Arrow-right Camera
The Spokesman-Review Newspaper
Spokane, Washington  Est. May 19, 1883

Family remains despite changes


Phyllis Wardle and her mother, Rose Chesurin, stand in the doorway of the Sprague Avenue home. The family used to own the Casa Loma Motel, built in the 1920s, and has lived along Sprague for decades. 
 (Brian Plonka / The Spokesman-Review)

The invisible woman of Sprague Avenue pulled her back door partially open, and peered with suspicion through the screen, seemingly surprised she’d been noticed.

No one notices the invisible woman, not the kids on bicycles cutting through her lawn, not the myriad motorists ruffling her hedges with their mechanized wind, not the patrons of the restaurants and you-finish furniture stores surrounding her.

But there she is, standing in her doorway cradling a cordless phone and talking with her daughter next door, whom she encouraged to stay on the line in case anything went wrong.

“Who are you?” she said to the visitor on her steps, her voice hardening and buckling like the six-lane street outside her home between Bowdish and University. “And what do you want?”

Want? As if discovering a woman living beside a road considered too harsh even for knapweed by some wasn’t enough? The rolling roar of asphalt and tires never lets up, not to mention the neighbors and their rock-bottom, blowout prices.

But Rose Chesurin, 81, who has spent all but 11 years of her life on Sprague’s southern edge, doesn’t see the strip that way. “You want to see what it used to be like,” she said, “you should see the movie.”

The “movie” is mile-long celluloid ribbon documenting the best years of Chesurin’s life. Her daughters Mimi and Phyllis star in the production, which uses 1950s Sprague Avenue as a backdrop.

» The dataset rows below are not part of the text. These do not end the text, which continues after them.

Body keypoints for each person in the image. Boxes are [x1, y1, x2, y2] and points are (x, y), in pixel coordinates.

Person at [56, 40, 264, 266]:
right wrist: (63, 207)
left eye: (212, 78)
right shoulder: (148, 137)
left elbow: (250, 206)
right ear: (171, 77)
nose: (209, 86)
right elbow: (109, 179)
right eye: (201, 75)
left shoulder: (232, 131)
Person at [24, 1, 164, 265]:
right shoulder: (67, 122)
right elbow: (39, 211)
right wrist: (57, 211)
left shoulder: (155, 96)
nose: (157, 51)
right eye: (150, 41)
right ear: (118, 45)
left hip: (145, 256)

Her husband Gilio, or G, did the filming. To see the footage today, some 50 years after its shooting, is to see G’s family as he did with his right eye pressed against the viewfinder. G died seven years ago.

Even in monochrome, old Sprague Avenue outshines the new one. There’s a road barely two lanes wide running in front of the Chesurin home as kids roll down the driveway on tricycles.

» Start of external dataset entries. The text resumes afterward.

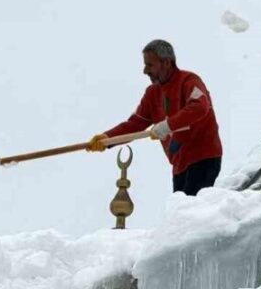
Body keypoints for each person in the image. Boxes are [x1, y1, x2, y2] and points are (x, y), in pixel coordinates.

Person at [87, 40, 223, 196]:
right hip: (179, 164)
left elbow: (199, 107)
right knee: (181, 214)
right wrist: (106, 139)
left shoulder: (189, 81)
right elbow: (134, 124)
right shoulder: (152, 94)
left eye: (150, 65)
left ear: (166, 63)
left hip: (203, 158)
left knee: (191, 213)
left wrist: (166, 126)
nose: (145, 70)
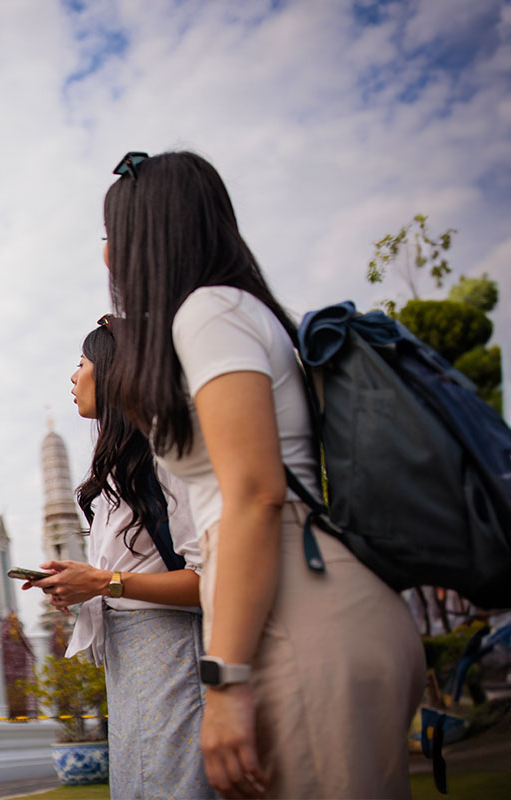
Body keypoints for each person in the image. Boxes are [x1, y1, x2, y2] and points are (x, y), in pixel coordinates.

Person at [100, 151, 425, 798]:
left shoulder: (208, 313)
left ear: (146, 237)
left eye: (112, 237)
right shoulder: (235, 311)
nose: (107, 256)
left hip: (298, 612)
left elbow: (254, 494)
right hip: (294, 600)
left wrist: (225, 681)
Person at [26, 319, 214, 799]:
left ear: (110, 373)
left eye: (81, 364)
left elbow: (210, 581)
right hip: (127, 658)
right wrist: (80, 585)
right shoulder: (115, 471)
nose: (73, 377)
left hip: (170, 651)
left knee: (171, 785)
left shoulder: (164, 456)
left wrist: (104, 583)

You can count to 20 before a car rolls by. Mimi and Phyllis are girls playing in the ebb of a suburb’s low tide. They are surrounded by empty land with a future as bright as spring grass. They smile like the Andersons of “Father Knows Best,” except warmer, broader than anything Bud or Kitten could muster.

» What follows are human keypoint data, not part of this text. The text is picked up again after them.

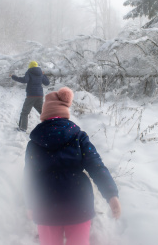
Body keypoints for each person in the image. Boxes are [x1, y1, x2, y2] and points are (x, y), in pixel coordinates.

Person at [24, 87, 121, 245]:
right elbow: (96, 166)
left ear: (44, 115)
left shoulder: (34, 143)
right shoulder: (78, 137)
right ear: (65, 113)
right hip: (78, 203)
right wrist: (111, 194)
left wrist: (30, 204)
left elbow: (29, 177)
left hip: (45, 204)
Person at [10, 61, 50, 132]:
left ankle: (22, 128)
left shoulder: (29, 72)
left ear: (30, 66)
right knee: (42, 112)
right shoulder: (41, 73)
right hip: (39, 95)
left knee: (25, 112)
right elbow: (47, 83)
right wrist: (44, 75)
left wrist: (13, 77)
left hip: (31, 95)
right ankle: (50, 126)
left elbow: (24, 80)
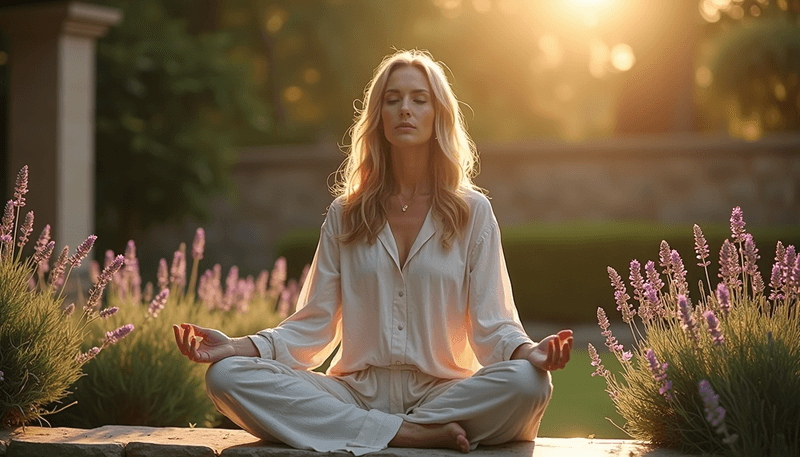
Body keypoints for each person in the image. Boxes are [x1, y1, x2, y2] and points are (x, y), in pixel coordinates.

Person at [173, 49, 573, 455]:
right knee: (226, 377)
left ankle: (372, 430)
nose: (405, 109)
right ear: (378, 115)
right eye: (392, 98)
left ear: (439, 115)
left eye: (419, 99)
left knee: (529, 383)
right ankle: (410, 434)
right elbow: (313, 325)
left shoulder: (473, 213)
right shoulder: (346, 214)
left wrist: (530, 352)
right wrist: (236, 346)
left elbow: (493, 324)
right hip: (354, 392)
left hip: (443, 393)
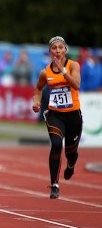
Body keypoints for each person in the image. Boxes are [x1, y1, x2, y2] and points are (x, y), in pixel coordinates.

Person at [32, 36, 83, 199]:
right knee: (55, 144)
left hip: (73, 115)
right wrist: (37, 102)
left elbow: (76, 84)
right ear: (50, 51)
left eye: (61, 47)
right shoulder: (45, 72)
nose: (58, 50)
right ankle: (54, 184)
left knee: (71, 152)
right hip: (55, 114)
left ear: (65, 50)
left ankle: (71, 164)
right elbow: (38, 88)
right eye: (54, 48)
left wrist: (63, 70)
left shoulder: (73, 65)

This Sprague, the backdrop for Mimi and Phyllis’ childhood, was America’s through street from Seattle to Minneapolis, U.S. Highway 10.

Chesurin still calls Sprague “the highway.” Her parents, Tony and Philomena Close, gravitated here in the 1920s to start a motel on the avenue, which was then dirt for 1,650 miles. Her father, an ambitious man who spoke six languages, named the motel Casa Loma, the house on the hill.

It is a one story, horseshoe- shaped building with a Shell station on the end of one leg and a produce market on the other. The family was so proud of that building, Chesurin said, it was featured on free postcards handed out to guests.

And the Closes’ children built their homes just a short walk behind their parents, the younger generation helping out the old. The family still lives that way today.

“We had a tavern. My brother had a tavern, Carl’s Tavern in Dishman, where we used to sell Coneys and beer,” Chesurin said. “And we had an auction house in Dishman, and a car lot. Mimi was an auctioneer, just 9 years old. She was the best auctioneer you’d ever seen.”

But the ‘50s ended and so did the film. The Chesurins overturned their family car on a trip to Libby, Mont., and Mimi died in the accident. Rose Chesurin’s mother died just two weeks later and the family’s Golden Age on Sprague just disappeared.

And the invisible woman, who recognizes the shadows of a beautiful Sprague Avenue life no one else sees, receded into the thicket of backlit signs and discount stores going up around her.